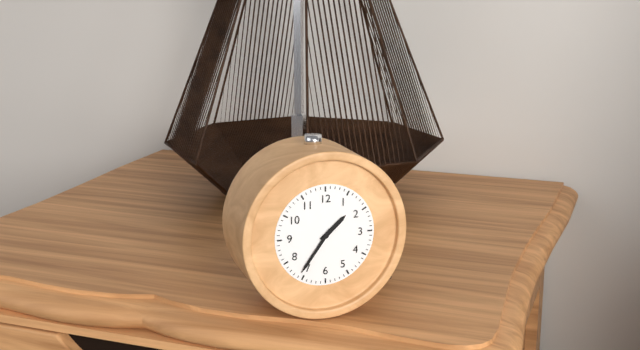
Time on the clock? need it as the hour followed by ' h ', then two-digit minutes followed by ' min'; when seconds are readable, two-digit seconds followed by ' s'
1 h 36 min
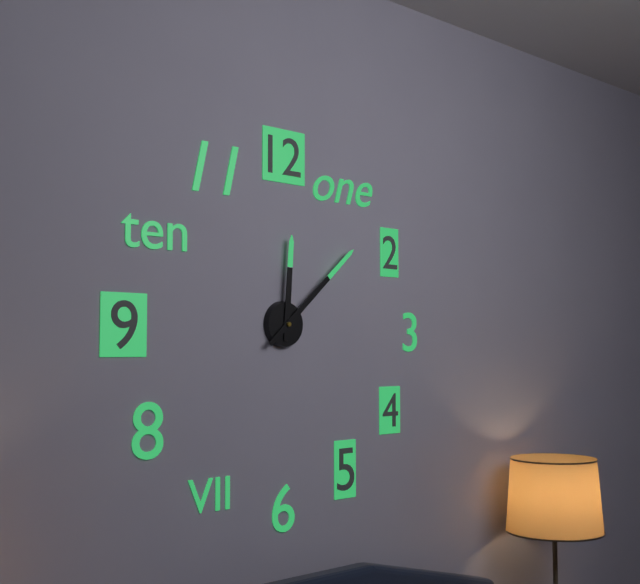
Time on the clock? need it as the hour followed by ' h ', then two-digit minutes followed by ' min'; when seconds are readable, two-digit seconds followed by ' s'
12 h 08 min
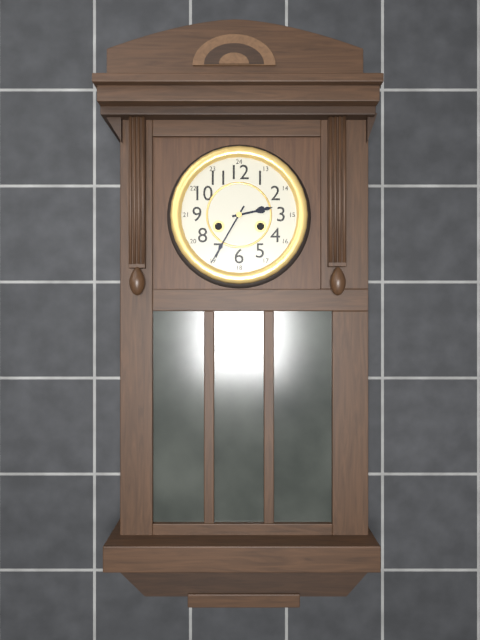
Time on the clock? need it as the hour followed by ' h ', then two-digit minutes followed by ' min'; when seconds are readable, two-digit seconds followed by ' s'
2 h 35 min
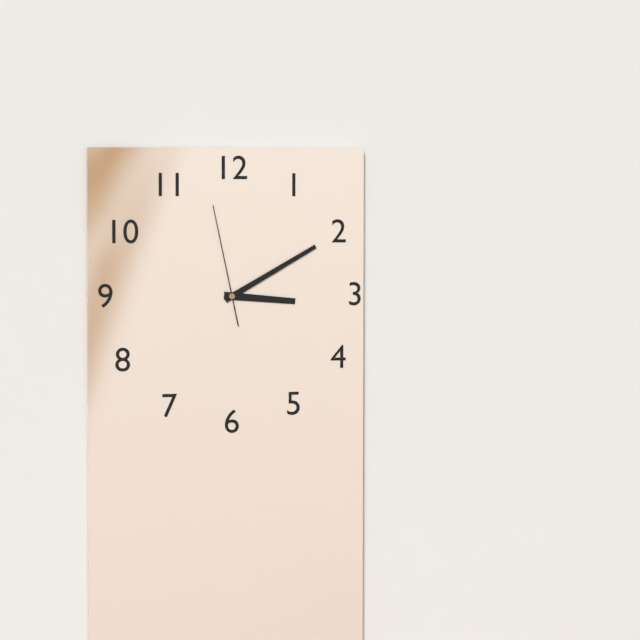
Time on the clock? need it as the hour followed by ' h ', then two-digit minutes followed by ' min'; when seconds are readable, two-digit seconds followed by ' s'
3 h 10 min 58 s
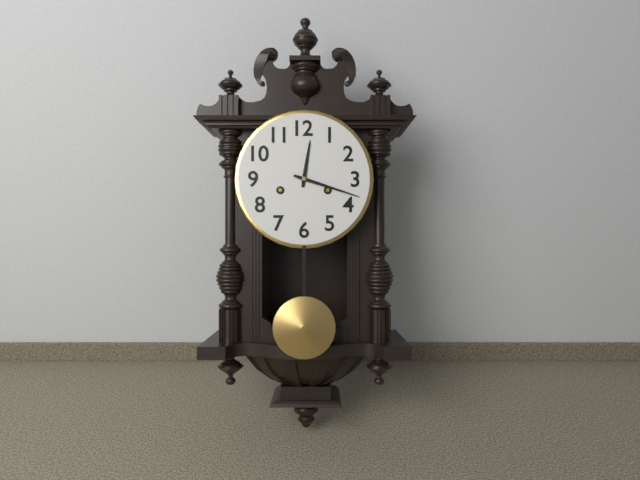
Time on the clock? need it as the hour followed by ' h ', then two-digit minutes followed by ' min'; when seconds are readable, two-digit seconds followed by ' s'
12 h 18 min
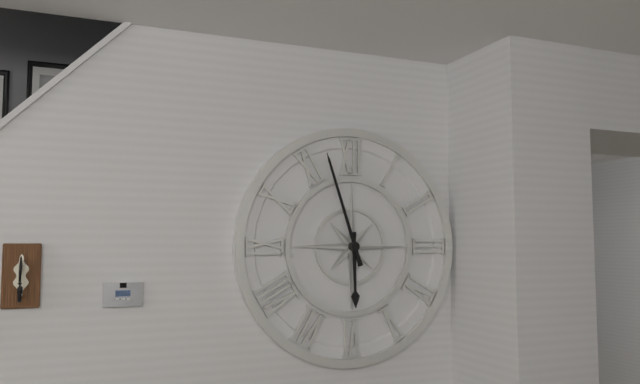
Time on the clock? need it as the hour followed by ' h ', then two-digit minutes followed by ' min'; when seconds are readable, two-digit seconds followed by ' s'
5 h 57 min
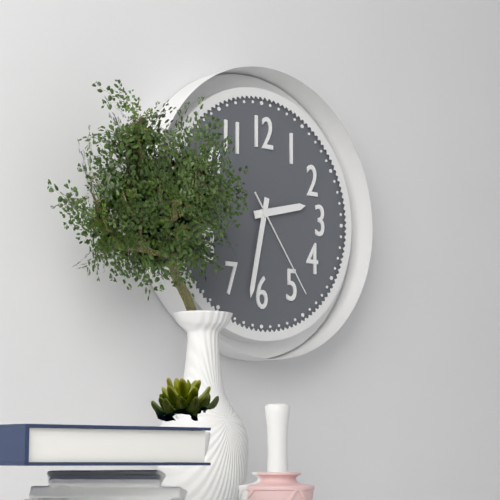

**Set task**
Set out every line of the records above as a Markdown table with two columns, Row for the row number and Line for the text of the line, omitting any blank lines. Leave the pictures out of the answer.

**Response to this task**
| Row | Line |
|---|---|
| 1 | Time on the clock? need it as the hour followed by ' h ', then two-digit minutes followed by ' min'; when seconds are readable, two-digit seconds followed by ' s' |
| 2 | 1 h 36 min |
| 3 | Time on the clock? need it as the hour followed by ' h ', then two-digit minutes followed by ' min'; when seconds are readable, two-digit seconds followed by ' s' |
| 4 | 12 h 08 min |
| 5 | Time on the clock? need it as the hour followed by ' h ', then two-digit minutes followed by ' min'; when seconds are readable, two-digit seconds followed by ' s' |
| 6 | 2 h 35 min |
| 7 | Time on the clock? need it as the hour followed by ' h ', then two-digit minutes followed by ' min'; when seconds are readable, two-digit seconds followed by ' s' |
| 8 | 3 h 10 min 58 s |
| 9 | Time on the clock? need it as the hour followed by ' h ', then two-digit minutes followed by ' min'; when seconds are readable, two-digit seconds followed by ' s' |
| 10 | 12 h 18 min |
| 11 | Time on the clock? need it as the hour followed by ' h ', then two-digit minutes followed by ' min'; when seconds are readable, two-digit seconds followed by ' s' |
| 12 | 5 h 57 min |